Ketika rapat usai, para peserta perlahan keluar satu per satu. Larissa mencoba mengatur waktunya agar ia bisa pergi tanpa harus berinteraksi dengan Raka. Namun rencananya gagal. Saat ia merapikan dokumen, suara berat itu terdengar.
“Larissa… bisa kita bicara sebentar?”
Tubuhnya menegang. Ia menoleh, menatap mata yang dulu begitu akrab. Ada ketegangan yang sulit dijelaskan di antara mereka.
Larissa menghela napas, lalu menjawab datar, “Saya rasa tidak ada yang perlu dibicarakan.”
Namun Raka tidak menyerah. Ia mendekat, menjaga suaranya tetap rendah. “Tolong… sekali ini saja. Aku hanya ingin menjelaskan.”
Kata-kata itu membuat Larissa teringat malam penuh luka bertahun-tahun lalu. Semua janji yang runtuh, semua pengorbanan yang sia-sia. Ia mengepalkan tangan, berusaha menahan emosi.
“Menjelaskan apa? Bahwa kau sudah meninggalkan aku tanpa penjelasan? Bahwa kau sekarang berdiri di sini dengan cincin di jarimu dan seorang anak yang memanggilmu ayah?” suaranya dingin, penuh sindiran.
Raka terdiam sejenak, wajahnya penuh penyesalan. “Larissa, aku tidak pernah berhenti memikirkanmu. Kau harus tahu itu. Semua terjadi bukan karena keinginanku.”
Larissa menatapnya tajam. “Kau bisa menyebutnya apa saja, tapi hasilnya tetap sama. Kau memilih pergi. Kau memilih menikah dengan perempuan lain. Dan aku? Aku hanya tinggal dengan luka yang kau tinggalkan.”
Ruangan hening. Hanya suara detak jam dinding yang terdengar. Raka tampak ingin mengatakan sesuatu lagi, tapi Larissa segera berdiri, mengumpulkan dokumennya, lalu berjalan keluar tanpa menoleh.

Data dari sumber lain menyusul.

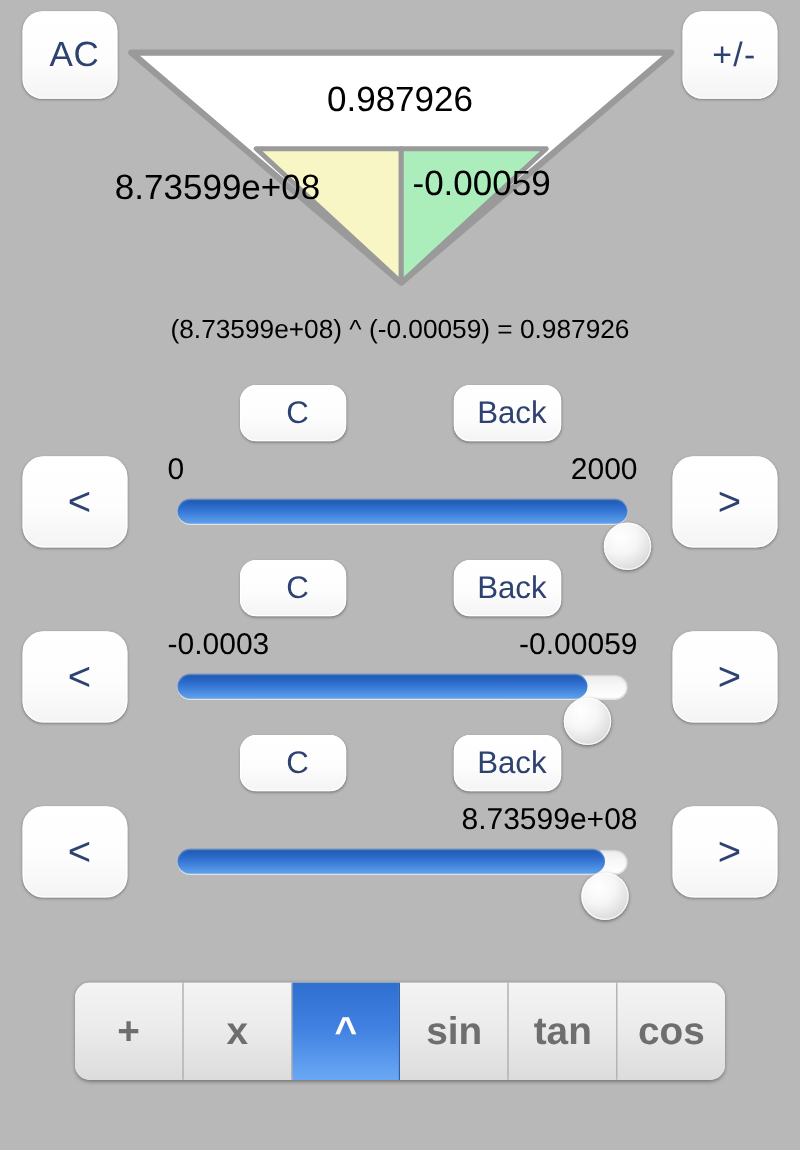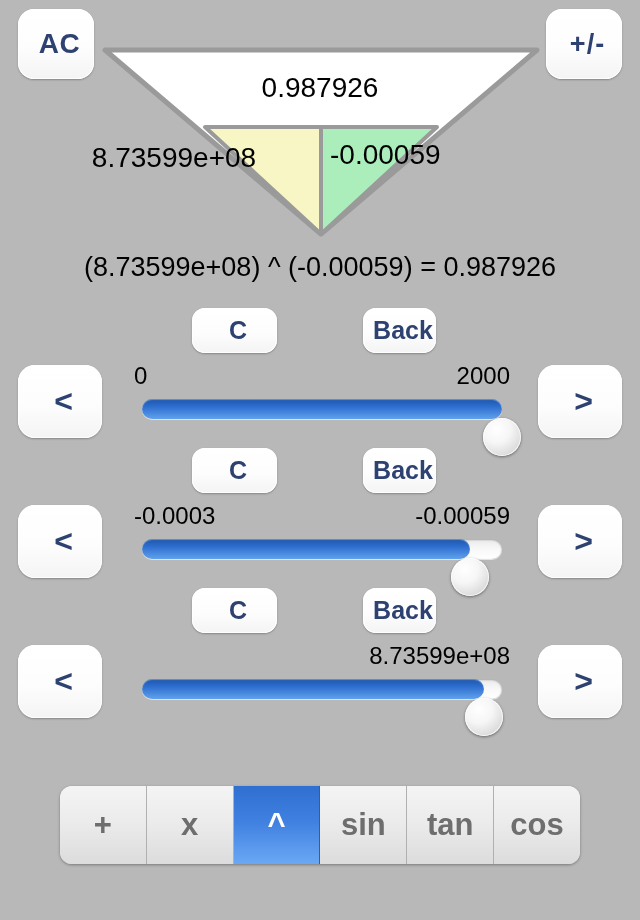--- a/index.html
+++ b/index.html
@@ -26,7 +26,7 @@
     align-items: center;
     justify-content: center;
     color: #2e4272;
-    font-weight: bold;
+    font-weight: normal;
     user-select: none;
     box-sizing: border-box;
     padding-left: 7px;

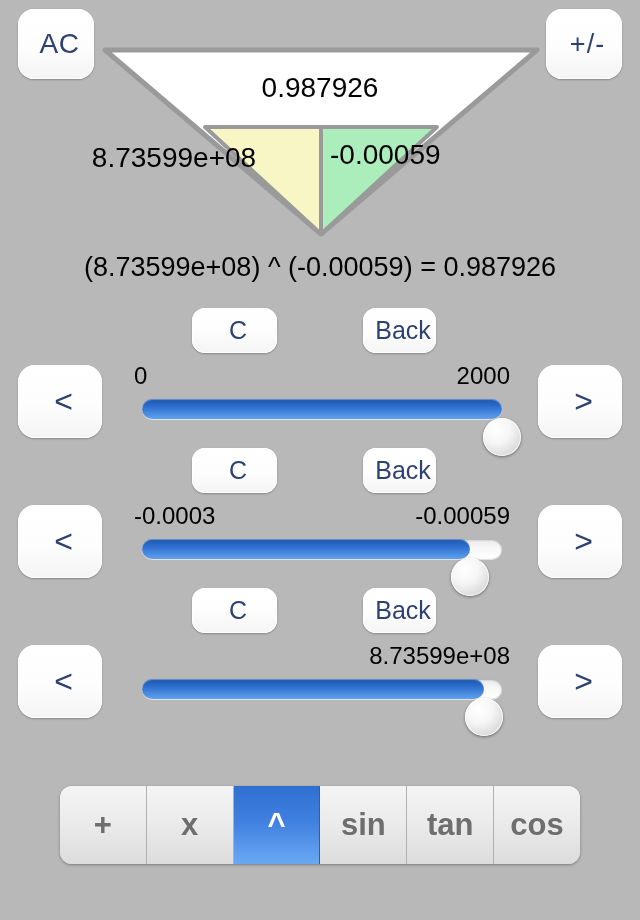--- a/index.html
+++ b/index.html
@@ -48,7 +48,7 @@
   
   #triangle-display {
     position: absolute;
-    left: 0; top: 12px;
+    left: 0; top: 4px;
     width: 569px; height: 235px;
   }
   #triangle-display svg { display: block; }

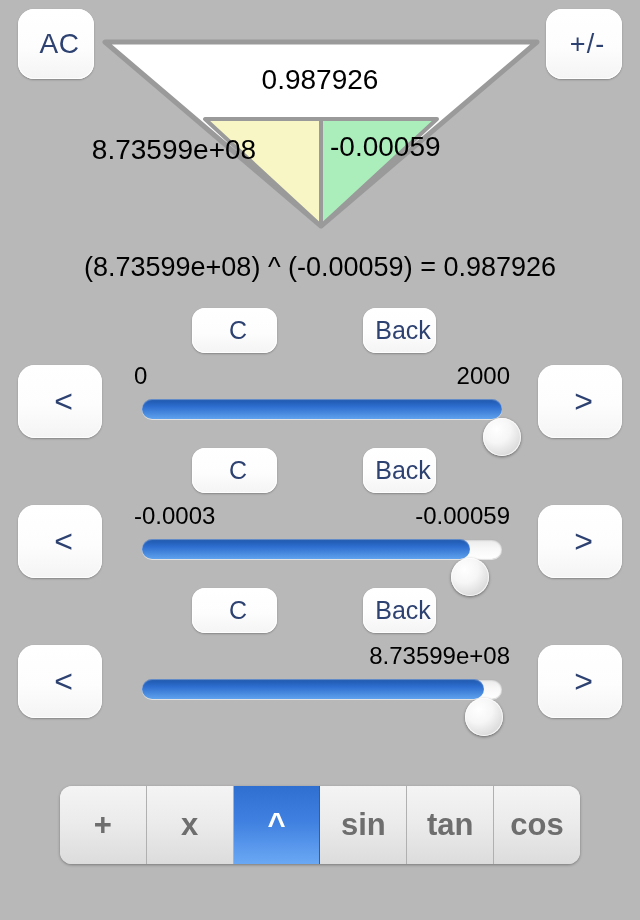--- a/index.html
+++ b/index.html
@@ -70,7 +70,7 @@
     left: 0; top: 252px;
     width: 640px;
     text-align: center;
-    font-size: 27px;
+    font-size: 21px;
     color: #000;
     white-space: nowrap;
     user-select: none;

Di lorong panjang gedung itu, Larissa merasakan dadanya sesak. Ia benci pada dirinya sendiri karena hatinya masih bergetar mendengar suara Raka. Ia benci karena tatapan mata lelaki itu masih mampu mengacaukan logikanya.
Malamnya, Larissa menatap langit dari balkon apartemennya. Lampu-lampu kota berkelip, namun matanya kosong. Ia mengingat kembali janji yang ia buat pada dirinya sendiri: tidak lagi menjadi gadis yang sama. Jika Raka kembali dalam hidupnya, ia akan memastikan lelaki itu merasakan perih yang lebih dalam.
Larissa meraih segelas anggur, meneguknya perlahan. Setiap tetesnya seperti menyalakan api di dadanya. “Baiklah, Raka,” bisiknya lirih, “kau ingin menjelaskan? Kau akan punya banyak waktu untuk itu. Tapi kali ini, aku tidak akan datang sebagai kekasihmu. Aku akan datang sebagai bayangan masa lalu yang tidak pernah bisa kau hapus.”
Hari-hari berikutnya, pertemuan mereka di kantor tak terhindarkan. Setiap kali mata mereka bertemu, ada ketegangan yang dirasakan semua orang, meski tak seorang pun mengerti alasannya. Larissa tetap menjaga wajah profesional, sementara Raka tampak berusaha mencari celah untuk mendekatinya.
Larissa tahu satu hal: permainan ini baru saja dimulai. Dan ia berniat untuk memainkannya sampai akhir.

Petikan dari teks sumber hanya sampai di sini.